A thousand and one objections
Thus, at the meeting held in Jaffna on 17.07.1926, presided by Dr. Isaac Thyambyah, Bandaranaike professed that:
“A thousand and one objections could be raised against the system but when the objections are dissipated, I am convinced that some form of Federal Government be the only solution”.
The present Government led by President Maithripala Sirisena and Prime Minister Ranil Wickremesinghe is earnestly taking steps to make a New Constitution.
It is reliably believed that the President desires to fulfil the prophetic dream of Bandaranaike ‘that some form of Federal Government be the only answer to meet the demands of the Tamils.
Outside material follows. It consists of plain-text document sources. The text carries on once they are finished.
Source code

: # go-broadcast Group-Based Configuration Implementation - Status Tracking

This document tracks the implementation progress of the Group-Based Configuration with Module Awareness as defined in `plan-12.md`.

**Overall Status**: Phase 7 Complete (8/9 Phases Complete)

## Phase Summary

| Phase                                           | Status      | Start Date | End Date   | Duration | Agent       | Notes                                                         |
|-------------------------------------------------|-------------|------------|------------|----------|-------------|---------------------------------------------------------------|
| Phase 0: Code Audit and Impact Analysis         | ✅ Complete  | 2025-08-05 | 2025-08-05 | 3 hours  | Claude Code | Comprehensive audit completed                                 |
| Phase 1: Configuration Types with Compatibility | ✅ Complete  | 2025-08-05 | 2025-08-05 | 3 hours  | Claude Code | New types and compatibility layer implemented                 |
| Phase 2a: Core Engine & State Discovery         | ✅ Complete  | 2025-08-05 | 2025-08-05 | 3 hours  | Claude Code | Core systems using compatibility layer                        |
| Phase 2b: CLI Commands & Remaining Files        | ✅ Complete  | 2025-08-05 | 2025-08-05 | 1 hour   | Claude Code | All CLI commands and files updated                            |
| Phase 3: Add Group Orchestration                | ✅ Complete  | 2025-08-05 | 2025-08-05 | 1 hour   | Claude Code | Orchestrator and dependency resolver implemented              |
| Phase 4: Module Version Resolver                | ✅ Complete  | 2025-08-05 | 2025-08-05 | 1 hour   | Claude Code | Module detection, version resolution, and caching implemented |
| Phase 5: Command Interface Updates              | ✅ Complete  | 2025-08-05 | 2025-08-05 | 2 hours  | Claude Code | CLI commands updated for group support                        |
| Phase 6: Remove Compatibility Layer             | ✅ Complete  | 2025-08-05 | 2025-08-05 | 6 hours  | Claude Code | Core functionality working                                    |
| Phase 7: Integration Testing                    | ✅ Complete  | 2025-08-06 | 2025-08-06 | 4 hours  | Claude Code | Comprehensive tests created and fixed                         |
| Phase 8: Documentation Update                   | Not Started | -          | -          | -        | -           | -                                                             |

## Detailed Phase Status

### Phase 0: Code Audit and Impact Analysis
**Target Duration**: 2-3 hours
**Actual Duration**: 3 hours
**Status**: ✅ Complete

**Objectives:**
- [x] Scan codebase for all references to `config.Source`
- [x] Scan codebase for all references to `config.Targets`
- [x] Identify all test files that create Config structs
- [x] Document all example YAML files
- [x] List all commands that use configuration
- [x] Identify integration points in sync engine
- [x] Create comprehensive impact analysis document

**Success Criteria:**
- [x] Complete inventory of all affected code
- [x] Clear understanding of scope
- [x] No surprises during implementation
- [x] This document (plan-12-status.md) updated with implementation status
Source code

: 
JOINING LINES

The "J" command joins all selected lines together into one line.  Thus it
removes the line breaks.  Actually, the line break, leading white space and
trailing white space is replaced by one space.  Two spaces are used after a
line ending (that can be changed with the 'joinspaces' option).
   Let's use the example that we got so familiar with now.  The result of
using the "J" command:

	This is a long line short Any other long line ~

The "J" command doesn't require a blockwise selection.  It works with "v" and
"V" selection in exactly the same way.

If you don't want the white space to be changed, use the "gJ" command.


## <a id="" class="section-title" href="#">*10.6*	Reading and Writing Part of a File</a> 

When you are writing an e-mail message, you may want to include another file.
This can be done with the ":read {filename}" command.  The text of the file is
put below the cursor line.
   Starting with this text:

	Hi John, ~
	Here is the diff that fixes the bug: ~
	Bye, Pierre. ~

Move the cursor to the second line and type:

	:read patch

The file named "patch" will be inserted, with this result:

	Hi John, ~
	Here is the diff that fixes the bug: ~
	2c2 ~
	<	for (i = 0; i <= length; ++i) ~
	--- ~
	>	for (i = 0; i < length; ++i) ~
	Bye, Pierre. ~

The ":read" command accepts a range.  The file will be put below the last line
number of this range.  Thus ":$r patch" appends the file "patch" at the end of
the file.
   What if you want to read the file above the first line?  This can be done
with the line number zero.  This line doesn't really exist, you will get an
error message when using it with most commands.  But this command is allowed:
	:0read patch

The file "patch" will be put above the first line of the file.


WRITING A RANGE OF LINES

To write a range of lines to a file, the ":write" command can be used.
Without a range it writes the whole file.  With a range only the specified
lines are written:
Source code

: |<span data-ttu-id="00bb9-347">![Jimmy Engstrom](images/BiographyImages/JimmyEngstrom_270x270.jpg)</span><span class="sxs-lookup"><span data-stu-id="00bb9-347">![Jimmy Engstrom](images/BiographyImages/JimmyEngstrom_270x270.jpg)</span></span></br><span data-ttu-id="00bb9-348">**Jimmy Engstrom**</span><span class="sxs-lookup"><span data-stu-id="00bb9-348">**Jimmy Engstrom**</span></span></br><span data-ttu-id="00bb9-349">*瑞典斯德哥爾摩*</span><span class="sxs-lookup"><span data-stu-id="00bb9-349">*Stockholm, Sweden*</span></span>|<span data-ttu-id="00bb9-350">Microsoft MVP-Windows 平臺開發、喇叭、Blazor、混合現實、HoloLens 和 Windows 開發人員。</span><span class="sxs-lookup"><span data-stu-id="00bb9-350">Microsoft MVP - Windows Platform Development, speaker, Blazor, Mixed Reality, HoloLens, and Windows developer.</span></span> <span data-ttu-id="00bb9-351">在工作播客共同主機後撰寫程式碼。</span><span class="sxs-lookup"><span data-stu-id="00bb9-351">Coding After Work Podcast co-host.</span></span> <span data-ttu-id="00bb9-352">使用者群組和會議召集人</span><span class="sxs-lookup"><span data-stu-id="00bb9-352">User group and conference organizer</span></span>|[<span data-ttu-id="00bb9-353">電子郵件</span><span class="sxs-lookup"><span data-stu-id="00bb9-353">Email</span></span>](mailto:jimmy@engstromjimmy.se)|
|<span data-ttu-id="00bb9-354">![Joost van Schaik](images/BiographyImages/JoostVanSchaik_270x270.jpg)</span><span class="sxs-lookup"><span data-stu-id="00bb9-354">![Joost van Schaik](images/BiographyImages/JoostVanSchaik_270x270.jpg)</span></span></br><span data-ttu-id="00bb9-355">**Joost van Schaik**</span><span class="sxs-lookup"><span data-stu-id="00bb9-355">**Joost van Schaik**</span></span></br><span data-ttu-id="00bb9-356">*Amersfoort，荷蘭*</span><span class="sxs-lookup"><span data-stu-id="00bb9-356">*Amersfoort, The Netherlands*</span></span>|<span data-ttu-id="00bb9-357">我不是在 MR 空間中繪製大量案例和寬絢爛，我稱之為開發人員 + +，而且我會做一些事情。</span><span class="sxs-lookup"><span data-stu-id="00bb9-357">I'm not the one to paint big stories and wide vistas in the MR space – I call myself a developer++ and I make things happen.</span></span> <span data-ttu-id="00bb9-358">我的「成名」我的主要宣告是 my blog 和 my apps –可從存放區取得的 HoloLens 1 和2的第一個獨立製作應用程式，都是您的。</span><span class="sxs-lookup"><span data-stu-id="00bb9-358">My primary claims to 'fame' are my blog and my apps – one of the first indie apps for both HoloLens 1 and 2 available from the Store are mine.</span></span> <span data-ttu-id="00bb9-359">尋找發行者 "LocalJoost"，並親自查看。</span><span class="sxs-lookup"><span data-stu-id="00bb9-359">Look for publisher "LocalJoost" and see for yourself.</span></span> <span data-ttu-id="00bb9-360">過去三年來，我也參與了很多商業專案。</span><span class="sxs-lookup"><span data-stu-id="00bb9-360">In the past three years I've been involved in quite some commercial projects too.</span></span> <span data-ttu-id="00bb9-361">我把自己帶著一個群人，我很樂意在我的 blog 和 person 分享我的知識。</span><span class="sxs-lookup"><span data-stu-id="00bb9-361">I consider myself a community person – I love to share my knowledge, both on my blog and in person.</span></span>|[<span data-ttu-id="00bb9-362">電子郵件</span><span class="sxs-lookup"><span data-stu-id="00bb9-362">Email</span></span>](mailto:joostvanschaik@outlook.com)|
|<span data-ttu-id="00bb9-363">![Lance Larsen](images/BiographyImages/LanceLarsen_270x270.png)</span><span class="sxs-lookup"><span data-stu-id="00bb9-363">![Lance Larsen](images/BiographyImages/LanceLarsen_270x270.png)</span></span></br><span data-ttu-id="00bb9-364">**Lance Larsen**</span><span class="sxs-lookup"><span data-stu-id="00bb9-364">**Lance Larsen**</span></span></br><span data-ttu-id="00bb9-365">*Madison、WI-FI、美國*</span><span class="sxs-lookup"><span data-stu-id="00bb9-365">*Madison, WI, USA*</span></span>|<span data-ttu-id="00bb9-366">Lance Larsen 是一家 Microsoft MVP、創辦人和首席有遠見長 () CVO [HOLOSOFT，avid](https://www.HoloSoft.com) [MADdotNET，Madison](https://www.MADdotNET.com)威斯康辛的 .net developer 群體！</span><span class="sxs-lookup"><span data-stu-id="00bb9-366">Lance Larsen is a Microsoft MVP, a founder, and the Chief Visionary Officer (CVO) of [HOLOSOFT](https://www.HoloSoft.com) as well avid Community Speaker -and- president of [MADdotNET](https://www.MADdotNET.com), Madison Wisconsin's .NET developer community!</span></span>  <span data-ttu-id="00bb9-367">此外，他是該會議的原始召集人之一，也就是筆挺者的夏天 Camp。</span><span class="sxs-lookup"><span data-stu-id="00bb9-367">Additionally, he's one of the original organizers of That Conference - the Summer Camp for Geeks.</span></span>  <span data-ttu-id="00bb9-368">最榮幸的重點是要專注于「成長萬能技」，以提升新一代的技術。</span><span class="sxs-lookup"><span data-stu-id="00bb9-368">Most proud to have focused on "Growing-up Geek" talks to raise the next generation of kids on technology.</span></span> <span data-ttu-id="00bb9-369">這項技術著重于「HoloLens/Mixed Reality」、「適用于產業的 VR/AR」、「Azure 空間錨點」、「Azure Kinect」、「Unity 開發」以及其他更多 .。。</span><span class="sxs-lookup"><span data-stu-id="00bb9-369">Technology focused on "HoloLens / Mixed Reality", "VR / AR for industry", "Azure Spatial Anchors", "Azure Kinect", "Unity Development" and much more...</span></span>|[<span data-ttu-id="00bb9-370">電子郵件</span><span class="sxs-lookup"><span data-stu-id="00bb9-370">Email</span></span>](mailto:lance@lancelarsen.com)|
Would there be a hope of spring that President Maithripala Sirisena could translate the Federal dream of Bandaranaike into action as the President himself fits to the prophetic poem of Rudyard Kipling titled If-:
If you can keep your head when all about you,
Are losing theirs and blaming it on you,
If you can trust yourself when all men doubt you,
But make allowance for their doubting too;
If you can wait and not be tired by waiting,
Or being lied about, don’t deal in lies,
Or being hated, don’t give way to hating,
And yet don’t look too good, nor talk too wise:
If you can dream—and not make dreams your master;
If you can think—and not make thoughts your aim;
If you can meet with Triumph and Disaster
And treat those two impostors just the same;
If you can bear to hear the truth you’ve spoken
Twisted by knaves to make a trap for fools,
Or watch the things you gave your life to, broken,
And stoop and build ’em up with worn-out tools:
If you can make one heap of all your winnings
And risk it on one turn of pitch-and-toss,
And lose, and start again at your beginnings
And never breathe a word about your loss;
If you can force your heart and nerve and sinew
To serve your turn long after they are gone,
And so hold on when there is nothing in you
Except the Will which says to them: ‘Hold on!’
If you can talk with crowds and keep your virtue,
Or walk with Kings—nor lose the common touch,
If neither foes nor loving friends can hurt you,
If all men count with you, but none too much;
If you can fill the unforgiving minute
With sixty seconds’ worth of distance run,
Yours is the Earth and everything that’s in it,
And—which is more—you’ll be a Man, my son!